### Available data ###

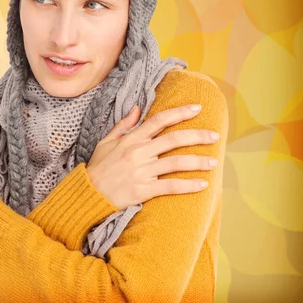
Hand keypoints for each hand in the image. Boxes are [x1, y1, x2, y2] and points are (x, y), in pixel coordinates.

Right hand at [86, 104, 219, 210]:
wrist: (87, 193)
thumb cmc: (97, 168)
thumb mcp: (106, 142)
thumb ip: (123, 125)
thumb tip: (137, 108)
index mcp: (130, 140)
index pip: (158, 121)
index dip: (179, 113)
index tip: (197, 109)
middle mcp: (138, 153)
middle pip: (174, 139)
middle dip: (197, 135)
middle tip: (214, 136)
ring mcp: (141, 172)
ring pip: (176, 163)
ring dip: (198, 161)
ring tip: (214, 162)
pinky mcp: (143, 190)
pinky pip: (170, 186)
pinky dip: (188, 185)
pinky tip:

###

- What you are asked to do -
Pull every line containing "hand" out of the data above.

- Answer space -
Hand keypoints for each hand in the image. Boxes are [x1, y1, x2, y2] and points are (x, y), in pixel coordinates.
Right hand at [86, 104, 219, 210]:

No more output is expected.